Task to carry out: Copy out the entire aristolochene synthase text below, changing nothing.
[Document excerpt Boundary: Start]
Aristolochene synthase: Probing the role of active site amino acids by site-directed mutagenesis

Aristolochene synthase is a sesquiterpene cyclase that catalyzes the cyclization of farnesyl pyrophosphate (FPP) to (+)-aristolochene, the parent hydrocarbon of several fungal toxins. Two distinct aristolochene synthases have been isolated from the fungi Aspergillus terreus and Penicillium roqueforti. Both enzymes require Mg2+ as a cofactor. Extensive enzymological studies support a cyclization mechanism that proceeds through the formation of the cis-fused decalin (S)-(-)-germacrene A, although the proposed intermediate had never been detected during the formation of (+)-aristolochene.; The intermediacy of (S)-(-)-germacrene A was established by GC-MS examination of the pentane extracts derived from the incubation of FPP with wild-type P. roqueforti aristolochene synthase. This analysis revealed that in addition to (+)-aristolochene, a significant amount of (S)-(-)-germacrene A is released from the active site together with the side product (-)-valencene.; The highly conserved amino acids of the Mg2+ binding regions of the P. roqueforti enzyme, D115DVLE and N244DIYSYDKE, were altered by site-directed mutagenesis. The importance of these residues was established by an observed increase in Km and reduction in kcat of the mutants compared to the wild type. The function of these residues in guaranteeing the structural integrity of the active site necessary for the formation of the natural cyclization product (+)-aristolochene, was established by the analysis of the products generated by the mutant cyclases. The proportion of the intermediate (S)-(-)-germacrene A released from the mutants increased at the expense of (+)-aristolochene. The AS-E252Q mutant exclusively produced the intermediate (S)-(-)-germacrene A.; A GC-MS examination of the pentane extracts derived from the incubation of FPP with the A. terreus wild-type enzyme revealed that the cyclase exclusively produces (+)-aristolochene. A set of mutants of the A. terreus aristolochene synthase was constructed, targeting the residues of the magnesium-binding triad N219DIYSYEKE. The changes in steady state kinetic parameters of the mutants were similar to those observed for the corresponding mutants of the P. roqueforti enzyme. In addition, the mutants generated a large proportion of the intermediate (S)-(-)-germacrene at the expense of (+)-aristolochene.
[Document excerpt Boundary: End]
[The data Boundary: Start]
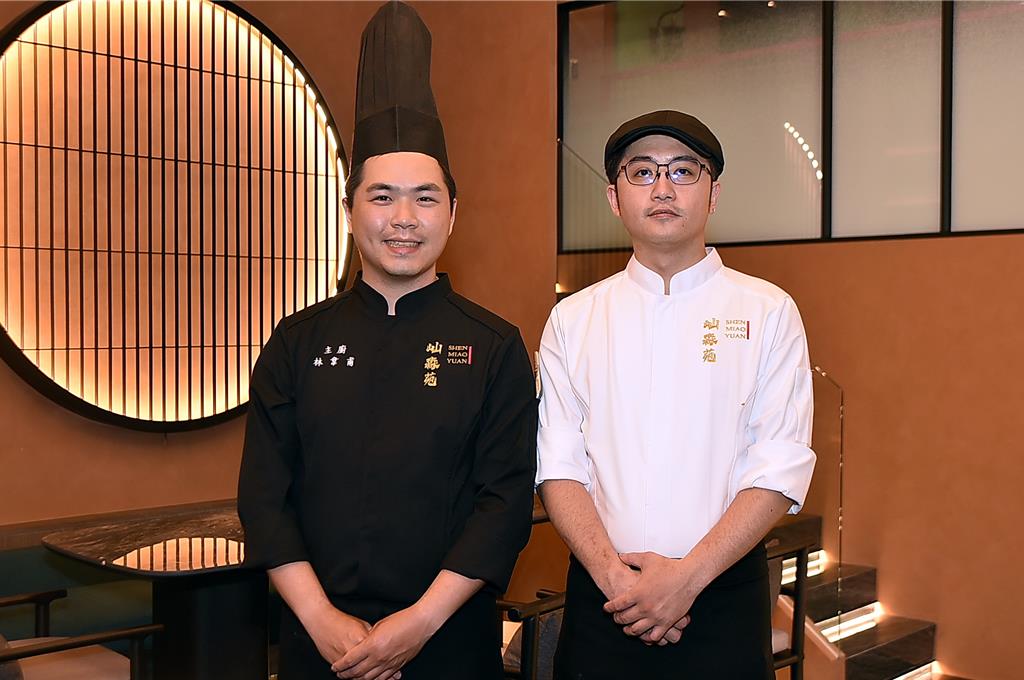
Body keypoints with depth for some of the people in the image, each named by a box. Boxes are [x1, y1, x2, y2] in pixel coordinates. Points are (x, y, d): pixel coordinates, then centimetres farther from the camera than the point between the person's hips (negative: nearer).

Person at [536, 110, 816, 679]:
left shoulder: (769, 312, -1)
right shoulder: (573, 319, 4)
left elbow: (781, 468, -6)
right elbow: (558, 466, 0)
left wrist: (688, 576, -14)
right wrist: (613, 573, -13)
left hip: (725, 596, -1)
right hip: (600, 589, 1)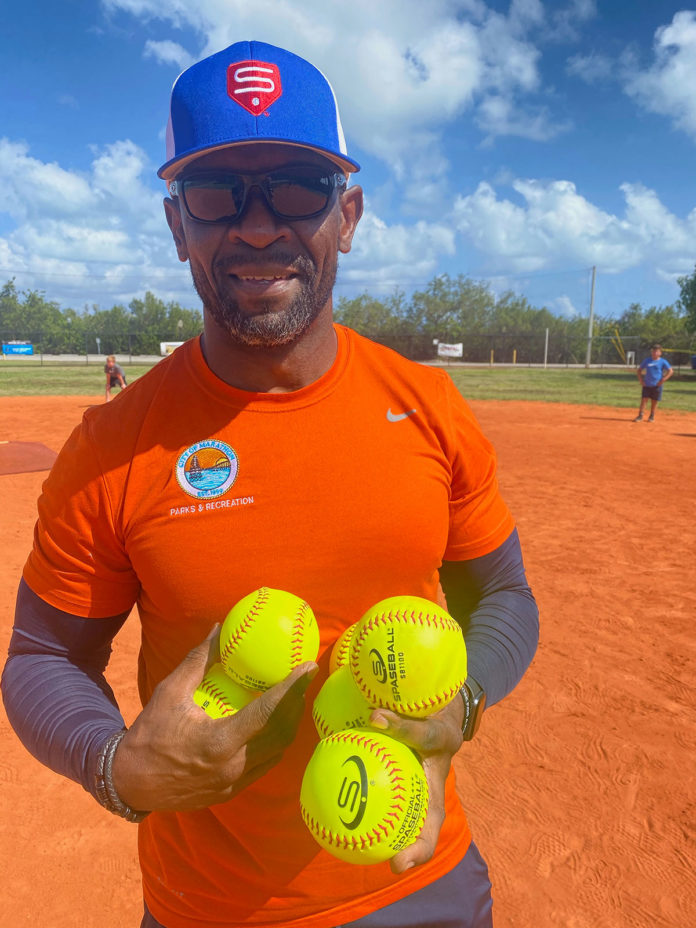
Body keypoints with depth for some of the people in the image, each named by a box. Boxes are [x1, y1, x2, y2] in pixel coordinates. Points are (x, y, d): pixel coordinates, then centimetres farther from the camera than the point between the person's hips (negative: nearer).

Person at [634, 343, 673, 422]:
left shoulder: (663, 362, -2)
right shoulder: (647, 361, 5)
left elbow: (671, 371, -4)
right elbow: (639, 370, 13)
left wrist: (662, 380, -11)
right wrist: (641, 380, 2)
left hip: (656, 386, -1)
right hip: (646, 385, 1)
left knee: (654, 402, 5)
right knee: (643, 400, -5)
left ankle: (652, 417, 17)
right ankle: (640, 416, -3)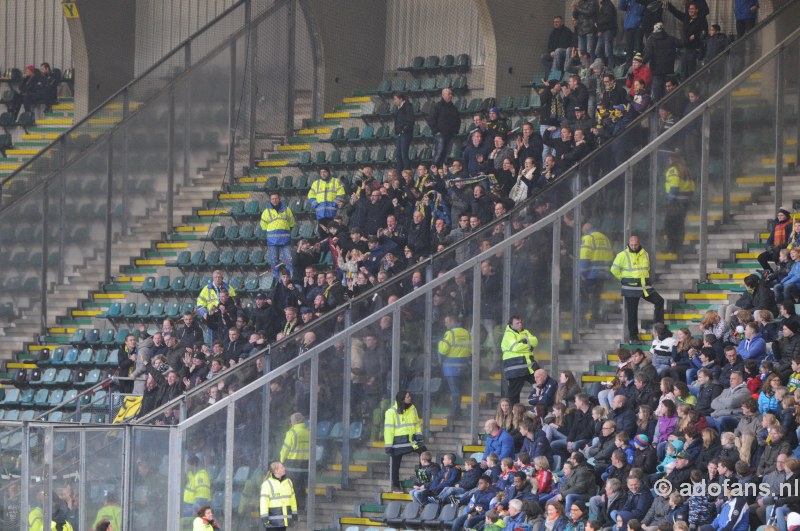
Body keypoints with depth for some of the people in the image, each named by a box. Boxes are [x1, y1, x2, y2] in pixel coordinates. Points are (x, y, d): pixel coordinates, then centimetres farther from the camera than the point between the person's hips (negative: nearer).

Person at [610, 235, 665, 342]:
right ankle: (633, 336, 10)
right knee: (632, 312, 1)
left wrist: (645, 279, 15)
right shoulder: (623, 255, -6)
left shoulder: (645, 254, 9)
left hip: (645, 288, 4)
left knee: (659, 301, -7)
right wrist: (624, 279, -1)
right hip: (631, 289, -4)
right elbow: (614, 269, -3)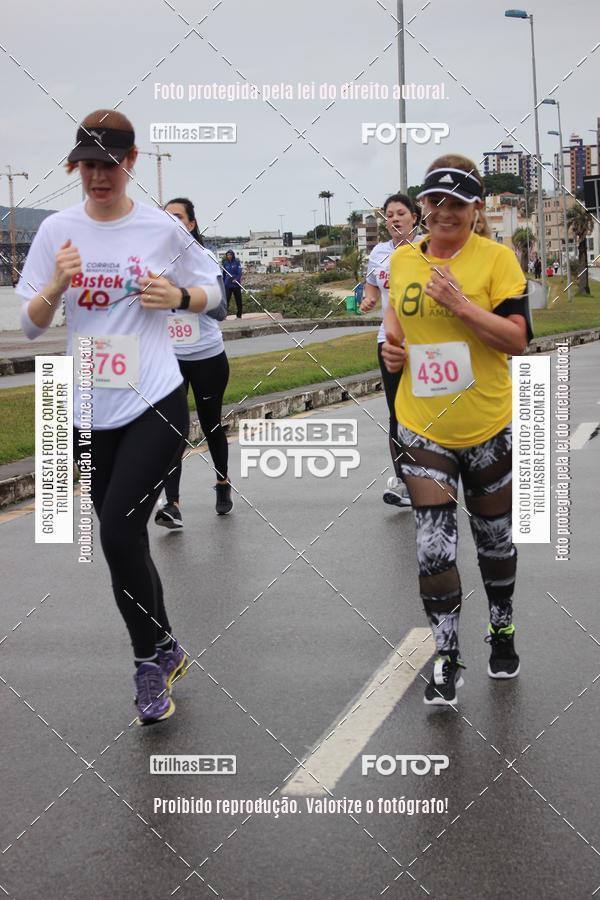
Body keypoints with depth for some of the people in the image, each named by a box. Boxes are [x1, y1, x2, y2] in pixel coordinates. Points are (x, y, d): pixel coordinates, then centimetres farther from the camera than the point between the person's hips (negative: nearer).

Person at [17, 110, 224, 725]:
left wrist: (180, 295, -11)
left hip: (155, 405, -3)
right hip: (89, 413, 4)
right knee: (122, 538, 10)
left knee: (117, 531, -15)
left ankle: (152, 657, 6)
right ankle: (163, 652, 28)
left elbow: (211, 292, 10)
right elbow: (31, 325, 5)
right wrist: (56, 285, -15)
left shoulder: (162, 229, -3)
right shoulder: (57, 230, 2)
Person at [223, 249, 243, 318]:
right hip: (228, 284, 2)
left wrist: (236, 279, -27)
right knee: (226, 299, -7)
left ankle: (239, 315, 16)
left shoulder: (237, 262, -3)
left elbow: (239, 272, -11)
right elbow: (224, 274, 14)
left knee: (238, 300, 7)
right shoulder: (225, 263, 7)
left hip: (236, 284, -2)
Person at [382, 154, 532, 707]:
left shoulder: (496, 257, -9)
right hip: (423, 427, 2)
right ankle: (447, 659, 11)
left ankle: (502, 630, 39)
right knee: (433, 546, -3)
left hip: (488, 427, -2)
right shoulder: (403, 259, 3)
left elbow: (518, 338, -15)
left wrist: (462, 305, -25)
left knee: (494, 537, 15)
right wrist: (391, 342, 0)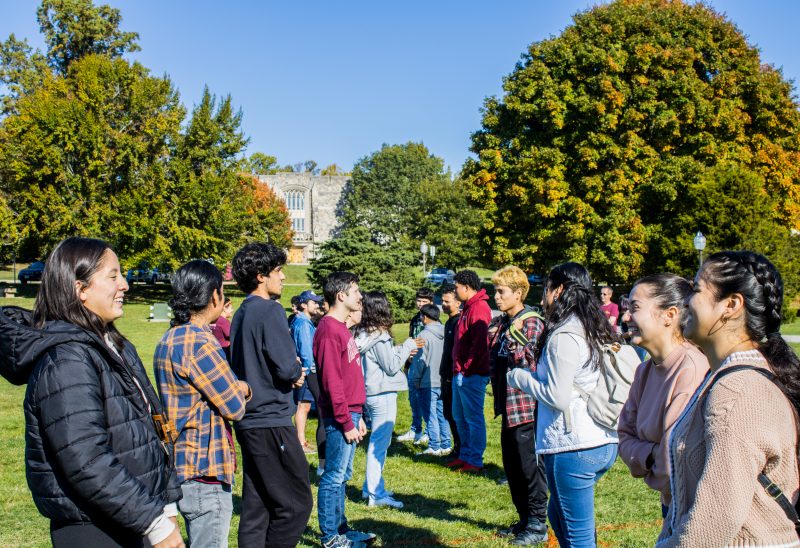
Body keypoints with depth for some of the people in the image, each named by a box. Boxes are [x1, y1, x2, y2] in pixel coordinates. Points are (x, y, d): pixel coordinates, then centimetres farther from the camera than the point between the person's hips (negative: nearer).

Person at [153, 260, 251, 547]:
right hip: (204, 470, -10)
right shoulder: (199, 343, -20)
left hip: (183, 466, 10)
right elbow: (235, 408, -15)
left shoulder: (170, 339, 11)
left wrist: (236, 387, -2)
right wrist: (241, 389, 4)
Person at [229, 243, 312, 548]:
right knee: (296, 503, -1)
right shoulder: (270, 310, -14)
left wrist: (291, 371, 7)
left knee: (256, 505, 13)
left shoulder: (241, 314, 13)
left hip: (249, 421, 9)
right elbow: (287, 368, -20)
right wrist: (297, 373, 1)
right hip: (271, 420, -9)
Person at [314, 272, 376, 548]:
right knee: (334, 477, 0)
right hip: (340, 417, -9)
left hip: (350, 413, 9)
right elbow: (331, 381, -19)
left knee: (342, 475, 16)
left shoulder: (341, 327, 15)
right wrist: (347, 422, -17)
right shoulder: (329, 329, -15)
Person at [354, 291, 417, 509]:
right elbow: (391, 366, -15)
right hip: (383, 394, -9)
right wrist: (408, 346, -6)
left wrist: (401, 351, 11)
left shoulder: (364, 334, 8)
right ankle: (376, 494, 1)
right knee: (379, 443, -4)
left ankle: (371, 487, 26)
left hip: (371, 392, 9)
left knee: (378, 440, 18)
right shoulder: (379, 337, -18)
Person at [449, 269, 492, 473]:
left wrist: (468, 369, -19)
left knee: (473, 418, -3)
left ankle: (475, 461, 4)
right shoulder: (468, 307, 17)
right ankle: (465, 455, 27)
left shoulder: (479, 308, -15)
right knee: (460, 416, 17)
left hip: (472, 374, -10)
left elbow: (479, 344, -22)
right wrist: (457, 369, 15)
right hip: (460, 374, 10)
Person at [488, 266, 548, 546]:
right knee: (512, 467, 15)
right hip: (508, 406, 8)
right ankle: (525, 519, 28)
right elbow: (494, 360, 20)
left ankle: (538, 525, 11)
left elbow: (530, 364, -19)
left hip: (526, 407, -8)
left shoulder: (532, 323, -12)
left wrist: (515, 340, -28)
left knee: (530, 466, 0)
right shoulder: (500, 323, 11)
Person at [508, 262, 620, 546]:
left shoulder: (564, 335, -14)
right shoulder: (597, 330, 13)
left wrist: (520, 377, -2)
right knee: (558, 514, 25)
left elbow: (558, 397, -17)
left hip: (573, 447, -9)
[The data Boundary: End]
Answer area:
Aristolochene synthase: Probing the role of active site amino acids by site-directed mutagenesis

Aristolochene synthase is a sesquiterpene cyclase that catalyzes the cyclization of farnesyl pyrophosphate (FPP) to (+)-aristolochene, the parent hydrocarbon of several fungal toxins. Two distinct aristolochene synthases have been isolated from the fungi Aspergillus terreus and Penicillium roqueforti. Both enzymes require Mg2+ as a cofactor. Extensive enzymological studies support a cyclization mechanism that proceeds through the formation of the cis-fused decalin (S)-(-)-germacrene A, although the proposed intermediate had never been detected during the formation of (+)-aristolochene.; The intermediacy of (S)-(-)-germacrene A was established by GC-MS examination of the pentane extracts derived from the incubation of FPP with wild-type P. roqueforti aristolochene synthase. This analysis revealed that in addition to (+)-aristolochene, a significant amount of (S)-(-)-germacrene A is released from the active site together with the side product (-)-valencene.; The highly conserved amino acids of the Mg2+ binding regions of the P. roqueforti enzyme, D115DVLE and N244DIYSYDKE, were altered by site-directed mutagenesis. The importance of these residues was established by an observed increase in Km and reduction in kcat of the mutants compared to the wild type. The function of these residues in guaranteeing the structural integrity of the active site necessary for the formation of the natural cyclization product (+)-aristolochene, was established by the analysis of the products generated by the mutant cyclases. The proportion of the intermediate (S)-(-)-germacrene A released from the mutants increased at the expense of (+)-aristolochene. The AS-E252Q mutant exclusively produced the intermediate (S)-(-)-germacrene A.; A GC-MS examination of the pentane extracts derived from the incubation of FPP with the A. terreus wild-type enzyme revealed that the cyclase exclusively produces (+)-aristolochene. A set of mutants of the A. terreus aristolochene synthase was constructed, targeting the residues of the magnesium-binding triad N219DIYSYEKE. The changes in steady state kinetic parameters of the mutants were similar to those observed for the corresponding mutants of the P. roqueforti enzyme. In addition, the mutants generated a large proportion of the intermediate (S)-(-)-germacrene at the expense of (+)-aristolochene.